Exercise requirements »
1/ Check statements (a), (b) and (c) against the bq-entity-resolution page below, and answer each with yes or no plus the deciding words quoted from it. (a) BigQuery carries out all of the data processing. (b) The comparison table puts recordlinkage at millions of records. (c) The DuckDB install option requires BigQuery credentials.
2/ Pick up the bq-entity-resolution page below right after its final line and write the part that comes next.

Text passage »
************
Skip to content

TaylorAmarelTech/bq-entity-resolution

Repository files navigation

bq-entity-resolution

PyPI version Python License: MIT Tests

A configurable, multi-tier entity resolution pipeline for Google BigQuery. Python handles configuration and SQL generation; BigQuery executes all data processing. No data leaves the warehouse.

Why This Tool?

Feature bq-entity-resolution Splink dedupe recordlinkage
Zero data movement All compute in BigQuery Spark/DuckDB (data leaves warehouse) Local Python (must export) Local pandas
Config-driven YAML-first, no Python required Python scripting Python scripting Python scripting
Multi-tier matching Exact -> fuzzy -> probabilistic cascade Single pass Single pass Single pass
Incremental processing Watermarks + cross-batch clustering Full reprocess Full reprocess Full reprocess
Scale Billions of records (BigQuery native) Millions (Spark) Millions Thousands
Local testing DuckDB backend, no credentials needed DuckDB N/A N/A
Progressive disclosure 5-line quick start -> 500-line production Moderate Simple Simple

Install

pip install bq-entity-resolution

# With DuckDB for local testing (no BigQuery credentials needed):
pip install "bq-entity-resolution[local]"

# For development:
pip install -e ".[dev,local]"

Quick Start

5-Line Python Config

from bq_entity_resolution import quick_config, Pipeline

config = quick_config(
    bq_project="my-gcp-project",
    source_table="my-gcp-project.raw.customers",
    columns=["first_name", "last_name", "email", "phone"],
)

pipeline = Pipeline(config)
plan = pipeline.plan()
print(plan.preview())  # See all generated SQL

YAML Config

For full control, write a YAML config:

project:
  name: customer_dedup
  bq_project: "${BQ_PROJECT}"
************
Material »
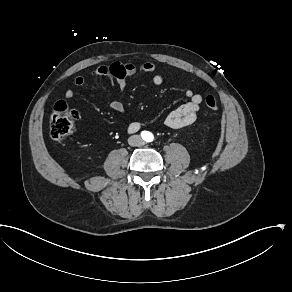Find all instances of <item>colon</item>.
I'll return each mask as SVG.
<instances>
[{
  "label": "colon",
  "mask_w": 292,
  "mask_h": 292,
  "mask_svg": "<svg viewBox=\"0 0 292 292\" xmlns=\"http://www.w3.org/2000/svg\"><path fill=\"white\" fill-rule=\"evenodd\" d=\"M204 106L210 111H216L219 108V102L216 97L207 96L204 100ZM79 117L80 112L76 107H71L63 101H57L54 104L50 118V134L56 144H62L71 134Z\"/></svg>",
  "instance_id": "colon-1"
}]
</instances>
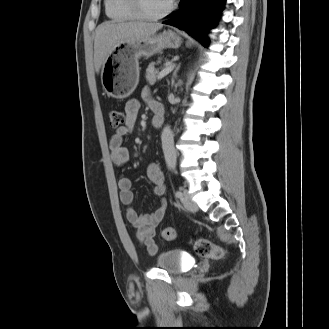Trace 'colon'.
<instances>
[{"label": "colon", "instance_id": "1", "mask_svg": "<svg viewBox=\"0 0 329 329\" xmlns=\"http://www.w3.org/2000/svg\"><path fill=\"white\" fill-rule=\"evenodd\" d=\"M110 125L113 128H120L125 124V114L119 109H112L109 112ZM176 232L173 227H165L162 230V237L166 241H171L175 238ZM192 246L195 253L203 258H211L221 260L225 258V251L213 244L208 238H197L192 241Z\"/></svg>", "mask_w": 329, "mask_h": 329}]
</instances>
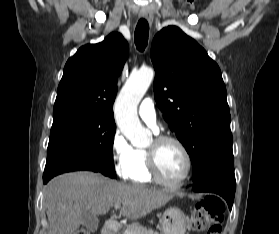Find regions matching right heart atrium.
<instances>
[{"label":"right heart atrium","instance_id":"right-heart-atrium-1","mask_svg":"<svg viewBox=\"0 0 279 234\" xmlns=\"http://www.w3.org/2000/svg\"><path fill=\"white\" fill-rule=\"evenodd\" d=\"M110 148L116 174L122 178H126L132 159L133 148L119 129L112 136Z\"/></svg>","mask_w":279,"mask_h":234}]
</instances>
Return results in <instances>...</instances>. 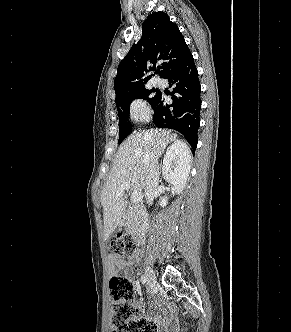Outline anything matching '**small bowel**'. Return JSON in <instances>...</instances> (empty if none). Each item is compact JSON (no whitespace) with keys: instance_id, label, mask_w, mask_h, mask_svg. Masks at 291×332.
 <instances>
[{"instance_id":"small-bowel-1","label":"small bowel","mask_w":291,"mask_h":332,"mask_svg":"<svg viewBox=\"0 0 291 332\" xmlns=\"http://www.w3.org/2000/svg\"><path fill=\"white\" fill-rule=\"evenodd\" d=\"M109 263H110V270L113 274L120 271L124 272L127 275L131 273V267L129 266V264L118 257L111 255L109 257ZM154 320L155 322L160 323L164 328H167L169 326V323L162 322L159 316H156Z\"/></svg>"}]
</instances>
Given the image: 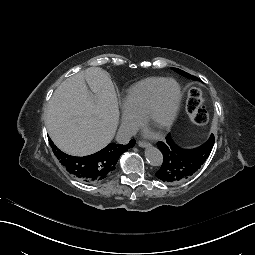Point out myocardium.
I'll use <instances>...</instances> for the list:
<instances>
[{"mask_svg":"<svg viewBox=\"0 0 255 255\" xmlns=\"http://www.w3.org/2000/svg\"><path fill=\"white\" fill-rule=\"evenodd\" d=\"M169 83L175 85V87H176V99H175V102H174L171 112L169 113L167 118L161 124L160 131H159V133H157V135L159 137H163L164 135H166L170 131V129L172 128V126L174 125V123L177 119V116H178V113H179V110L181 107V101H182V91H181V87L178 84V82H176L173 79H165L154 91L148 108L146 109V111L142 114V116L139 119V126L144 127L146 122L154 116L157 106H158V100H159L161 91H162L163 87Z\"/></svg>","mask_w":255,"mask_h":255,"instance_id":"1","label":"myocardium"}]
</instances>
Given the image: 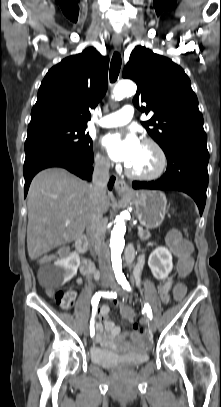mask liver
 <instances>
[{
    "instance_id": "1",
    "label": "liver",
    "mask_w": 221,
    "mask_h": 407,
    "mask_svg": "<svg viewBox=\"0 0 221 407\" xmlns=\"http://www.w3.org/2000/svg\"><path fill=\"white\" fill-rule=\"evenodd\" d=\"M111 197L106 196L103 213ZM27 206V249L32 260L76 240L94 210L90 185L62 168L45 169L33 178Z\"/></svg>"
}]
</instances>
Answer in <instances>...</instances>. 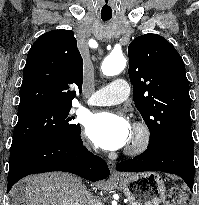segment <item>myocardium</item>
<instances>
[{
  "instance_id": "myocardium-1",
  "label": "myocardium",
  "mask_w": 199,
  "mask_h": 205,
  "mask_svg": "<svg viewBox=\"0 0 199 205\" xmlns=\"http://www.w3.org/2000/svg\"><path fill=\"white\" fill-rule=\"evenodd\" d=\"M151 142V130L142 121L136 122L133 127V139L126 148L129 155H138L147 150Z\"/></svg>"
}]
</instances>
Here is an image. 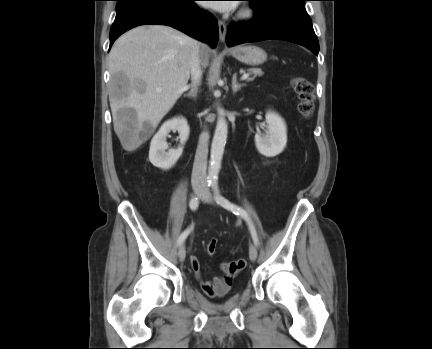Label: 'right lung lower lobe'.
************
Per-task answers »
1/
(a) Yes: "BigQuery executes all data processing."
(b) No: "Thousands"
(c) No: "no BigQuery credentials needed"

2/
sources:
  - name: customers
    table: "${BQ_PROJECT}.raw.customers"
    unique_key: customer_id
    updated_at: updated_at
    columns:
      - name: first_name
      - name: last_name
      - name: email
      - name: phone

feature_engineering:
  name_features:
    features:
      - name: first_name_clean
        function: name_clean
        input: first_name
      - name: last_name_clean
        function: name_clean
        input: last_name
  contact_features:
    features:
      - name: email_lower
        function: lower_trim
        input: email
  blocking_keys:
    - name: bk_last_first
      function: farm_fingerprint_concat
      inputs: [last_name_clean, first_name_clean]

matching_tiers:
  - name: exact_match
    blocking:
      paths:
        - keys: [bk_last_first]
          candidate_limit: 200
    comparisons:
      - left: first_name_clean
        right: first_name_clean
        method: exact
        weight: 3.0
      - left: last_name_clean
        right: last_name_clean
        method: exact
        weight: 3.0
      - left: email_lower
        right: email_lower
        method: exact
        weight: 5.0
    threshold:
      min_score: 6.0

Validate and Preview

bq-er validate --config my_config.yml
bq-er preview-sql --config my_config.yml --tier exact_match --stage all

Run the Pipeline

# Full refresh (reprocess everything)
bq-er run --config my_config.yml --full-refresh

# Incremental (uses watermarks)
bq-er run --config my_config.yml

# Dry run (generate SQL without executing)
bq-er run --config my_config.yml --dry-run

# Run specific tiers only
bq-er run --config my_config.yml --tier exact_match --tier fuzzy_name

Local Testing with DuckDB

Run the full pipeline locally without BigQuery credentials:

from bq_entity_resolution import Pipeline, load_config
from bq_entity_resolution.backends.duckdb import DuckDBBackend

config = load_config("my_config.yml")
pipeline = Pipeline(config)
result = pipeline.run(backend=DuckDBBackend())
print(f"Completed: {result.completed_stages}")

Configuration Presets

For common use cases, presets auto-generate features, blocking keys, and comparisons from column roles:

from bq_entity_resolution import person_dedup_preset

config = person_dedup_preset(
    bq_project="my-gcp-project",
    source_table="my-gcp-project.raw.customers",
    columns={
        "first_name": "first_name",
        "last_name": "last_name",
        "date_of_birth": "dob",
        "email": "email",
        "phone": "phone",
    },
)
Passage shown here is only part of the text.